The workshop at the Wellcome Genome Campus connected researchers from various countries with each other as well as with funders. But besides events of this kind, exchange programmes and other initiatives could help scientists from LMICs get the training they need to become leaders in microbiome research in their own countries. Targeting more research grants to specific countries would help support trainees to continue their research in their home countries.
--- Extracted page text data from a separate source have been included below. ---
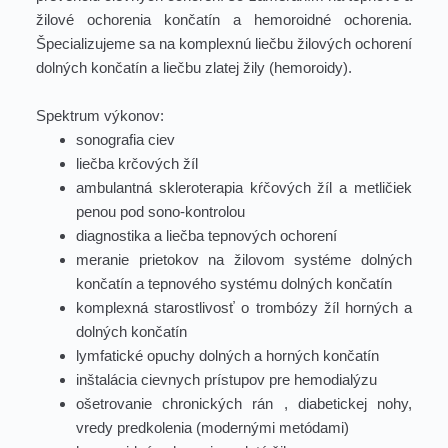
žilové ochorenia končatín a hemoroidné ochorenia. 
Špecializujeme sa na komplexnú liečbu žilových ochorení 
dolných končatín a liečbu zlatej žily (hemoroidy).
Spektrum výkonov:
sonografia ciev
liečba krčových žíl
ambulantná skleroterapia kŕčových žíl a metličiek 
penou pod sono-kontrolou
diagnostika a liečba tepnových ochorení
meranie prietokov na žilovom systéme dolných 
končatín a tepnového systému dolných končatín
komplexná starostlivosť o trombózy žíl horných a 
dolných končatín
lymfatické opuchy dolných a horných končatín
inštalácia cievnych prístupov pre hemodialýzu
ošetrovanie chronických rán , diabetickej nohy, 
vredy predkolenia (modernými metódami)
Efforts to ensure that genomic data and analysis tools are shared and used fairly among all collaborators have increased in the past few years. We welcome this. Yet, international legislation such as the 2010 Nagoya Protocol, which strives to ensure equitable access to genetic resources, can — in our experience — make it harder for scientists working in LMICs to engage in international collaborations19.

Some countries that have adopted the Nagoya Protocol fail to provide researchers with guidance on what steps to take in practice. Also, working with lawyers to draw up agreements for the transfer of materials from one country to another can take months and cost thousands of dollars. Going forward, more transparent, standardized and efficient, but ethically grounded, procedures are required.

Benefits for all

So long as microbiome-based therapeutics are designed, manufactured and delivered by organizations outside LMICs, many of the economic and societal benefits resulting from these treatments probably won’t reach the communities that need them most. Conversely, a better understanding of the composition, functions and evolutionary forces at play in people’s gut and other microbiotas — from diverse settings — could improve long-term health outcomes for everyone.